テンションが高いだけでなく、歌手がブレスを上手く取れる間合い、テンポ設定など、アリアの技巧の勝つ曲は難しい。
高音を歌う人は、もたもたしていると、テンションがぐんぐん落ちてしまうので、伴奏の重要さは想像以上である。
歌手と言うものはメンタルなものだが、その中でも高音に命をかけるソプラノ、テノールのメンタリティーを考えるのは
伴奏家の大きな

声に関しては時として息が足りずに出してしまうために、逆に重く感じられる高音、あるいはやはり下側に深いために
重い高音に感じられる部分はある。
歌う顔つきを見ていても、下顎の使い具合でそれが判るのだが、それでも以前よりはかなり改善されているし無理を感じないので良い。
重い高音が悪いわけではなく、息を充分に使った柔らかい高音が出せればもっと共鳴が探せるであろうし、更に楽になると思うからである。

MM

発表会のプログラム、大分良い感触を得られるようになってきた。
彼女の場合は発声のコツを覚えて来たけれども、それがどれだけ発揮出来るだろうか?
緊張することは良いことだから、むしろそういうことで発声に集中出来れば良いと思っている。

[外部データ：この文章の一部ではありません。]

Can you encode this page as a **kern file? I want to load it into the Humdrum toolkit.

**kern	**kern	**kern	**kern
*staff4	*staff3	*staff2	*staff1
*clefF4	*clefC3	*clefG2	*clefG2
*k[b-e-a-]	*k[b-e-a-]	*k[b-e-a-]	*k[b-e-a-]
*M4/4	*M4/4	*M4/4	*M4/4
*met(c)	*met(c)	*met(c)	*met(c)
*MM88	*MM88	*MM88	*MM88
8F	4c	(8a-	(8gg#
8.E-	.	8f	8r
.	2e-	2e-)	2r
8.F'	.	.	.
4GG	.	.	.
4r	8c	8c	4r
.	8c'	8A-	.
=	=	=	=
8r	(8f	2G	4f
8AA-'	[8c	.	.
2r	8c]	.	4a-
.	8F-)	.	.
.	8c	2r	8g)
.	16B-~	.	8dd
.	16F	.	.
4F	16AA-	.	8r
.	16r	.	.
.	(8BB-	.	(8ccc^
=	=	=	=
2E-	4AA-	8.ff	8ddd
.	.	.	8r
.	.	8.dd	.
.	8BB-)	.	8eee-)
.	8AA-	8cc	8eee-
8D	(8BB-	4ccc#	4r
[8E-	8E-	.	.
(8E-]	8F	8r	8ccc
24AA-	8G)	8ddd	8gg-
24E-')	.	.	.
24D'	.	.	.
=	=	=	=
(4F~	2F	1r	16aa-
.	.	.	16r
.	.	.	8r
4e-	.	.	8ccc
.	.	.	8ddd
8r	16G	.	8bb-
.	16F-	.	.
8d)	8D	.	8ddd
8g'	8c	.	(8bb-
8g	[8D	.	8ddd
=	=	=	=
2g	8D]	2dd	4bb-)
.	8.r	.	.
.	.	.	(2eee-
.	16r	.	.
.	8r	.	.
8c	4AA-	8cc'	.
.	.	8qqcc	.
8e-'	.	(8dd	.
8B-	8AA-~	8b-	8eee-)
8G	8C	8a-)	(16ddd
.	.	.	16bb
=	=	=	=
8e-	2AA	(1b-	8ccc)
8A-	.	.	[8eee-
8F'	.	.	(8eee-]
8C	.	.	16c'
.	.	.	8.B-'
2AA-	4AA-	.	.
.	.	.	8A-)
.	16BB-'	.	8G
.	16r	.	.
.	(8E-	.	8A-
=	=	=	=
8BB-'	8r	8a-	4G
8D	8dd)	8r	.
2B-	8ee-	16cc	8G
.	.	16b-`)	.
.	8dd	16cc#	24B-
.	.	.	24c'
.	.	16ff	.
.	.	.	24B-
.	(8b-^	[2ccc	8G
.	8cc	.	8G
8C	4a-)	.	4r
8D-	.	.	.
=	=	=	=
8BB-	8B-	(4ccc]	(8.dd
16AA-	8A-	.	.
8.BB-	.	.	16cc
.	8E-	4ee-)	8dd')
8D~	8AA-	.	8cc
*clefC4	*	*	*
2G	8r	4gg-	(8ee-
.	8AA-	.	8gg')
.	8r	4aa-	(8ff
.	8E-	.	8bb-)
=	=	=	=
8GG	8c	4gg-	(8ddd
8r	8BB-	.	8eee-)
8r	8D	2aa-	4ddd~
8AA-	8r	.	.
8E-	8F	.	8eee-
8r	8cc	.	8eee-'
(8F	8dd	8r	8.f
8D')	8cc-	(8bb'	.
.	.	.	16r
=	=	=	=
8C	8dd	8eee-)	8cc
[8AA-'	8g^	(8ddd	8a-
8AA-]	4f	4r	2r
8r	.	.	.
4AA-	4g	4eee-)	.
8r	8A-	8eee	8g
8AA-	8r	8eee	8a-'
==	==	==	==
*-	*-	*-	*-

歌詞の意味も、ニュアンスも大切なのだけれど、それ以前にやらなければならないことがある、と考えた方が良いであろう。

今日のトピックは、低音に降りるフレーズで、降りる際に顎を引くようにすると、響きが落ちないし、響き自体が鼻腔共鳴を伴うようになることである。
これは非常に大きい効果であった。

逆にこれが実感できれば、下降形でなくても、応用が効くであろう。
これは低音だけではなく、もう少し上、中音域でも同じである。
これもやってみたが、顎を引くと、一見声が出し辛い感覚になるのだが、この方が喉はスースーして、喉で鳴らずに遠鳴りした声になるのである。いわゆる響く、ということの意味が判るようになるはずである。

Je me souvienから。
最初はレレレで母音で練習をした。エの方が喉頭が下がり難いからである。
逆に言えば喉で力まないで発声できる、と言い換えても良いであろう。
それで響きを確認してから、今度はラララで母音をアに変更。それでも同じような感覚で響かせられれば成功。
それからやっと歌詞で歌ってみることになる。

この方法がとても上手く行って、全曲これで練習をした。
Suleikaで、特に低音の発声として下降形の場合、下顎を引いてから下に入るように、という指示で素晴らしく上手く行った。
ListのO liebは、上記のようにコツコツと練習したが、特に高音は注意が必要であった。
顎が上がらないようによく引いておけば、喉が上がらないで自然にAccutoした響きには入れるであろう。
喉を下げようとして、下顎でむりやり押さえつけると、かえって太く当って出てしまって良くないと思う。
後は、いつもそうだが、Liebの母音Iの響きが浅く締まった響きになら無いようにだけは、気をつけて欲しい。
かといって、喉でやるのではなく、顎を良く引いて鼻腔で響きを付けるように、である。